Thermax gained higher revenue visibility with an order book on a consolidated basis of around Rs5,060 crore during the first half of FY10. Of this the domestic order balance is around Rs4,400 crore and the international component around Rs650 crore. By March 2010, the company is confident of bagging another Rs1,500 to Rs1,700 crore worth of orders. However, these orders will be executed over a 16-20 month cycle. This means that these orders to translate into revenues only from FY11 onwards.
Thermax is a play on the energy and capital goods segment in the private sector, where huge spends are yet to be seen. Nearly 80% of its revenues accrue from the energy sector and balance from the environmental segment where it has small orders from the municipal sector. A third of the order book is now from utilities.
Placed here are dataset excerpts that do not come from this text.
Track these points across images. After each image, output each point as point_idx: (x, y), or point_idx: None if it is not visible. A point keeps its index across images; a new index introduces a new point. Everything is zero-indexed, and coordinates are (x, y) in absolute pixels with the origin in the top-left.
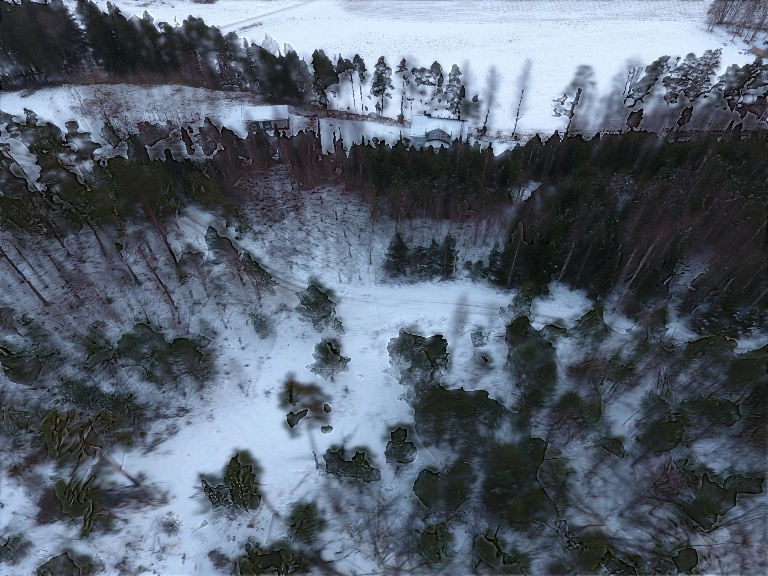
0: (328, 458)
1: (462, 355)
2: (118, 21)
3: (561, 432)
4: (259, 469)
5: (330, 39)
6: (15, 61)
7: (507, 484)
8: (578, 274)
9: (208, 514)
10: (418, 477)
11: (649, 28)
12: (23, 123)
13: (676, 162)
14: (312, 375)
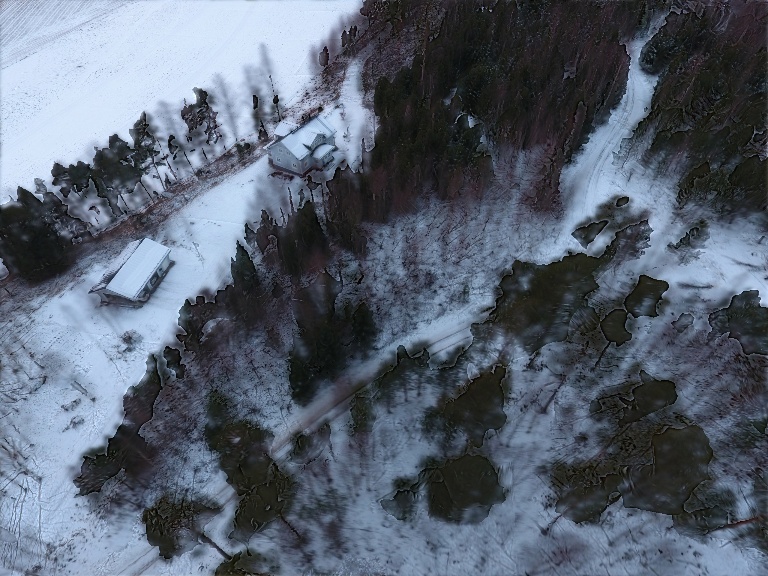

Cement accounts for 22%, food 10%, textiles 7%, metals 5% and municipal corporations 5%.
Graphics: Sandeep Bhatnagar / Mint
Its weak order back log during the second half of FY09 coupled with the longer execution cycle led to negative top line growth in the second quarter of FY10. On a stand alone basis, revenues fell 15% to Rs680 crore and operating profit was down nearly 40% at Rs 79 crore when compared to the previous corresponding period. The net profit was marginally down by 5% at Rs54 crore.
This trend could continue during the second half of FY10 too. Analysts’ consensus is that revenues for the full year will be in line with that of FY09 when it clocked revenues of around Rs3,460 crore. The same could be true of earnings per share which was around Rs24 during FY09. At the current price, FY10 earnings are discounted around 25 times.
While this is an indication of investor confidence, one cannot expect returns in the near future. An expansion in profit and earnings will be seen from FY11 onwards.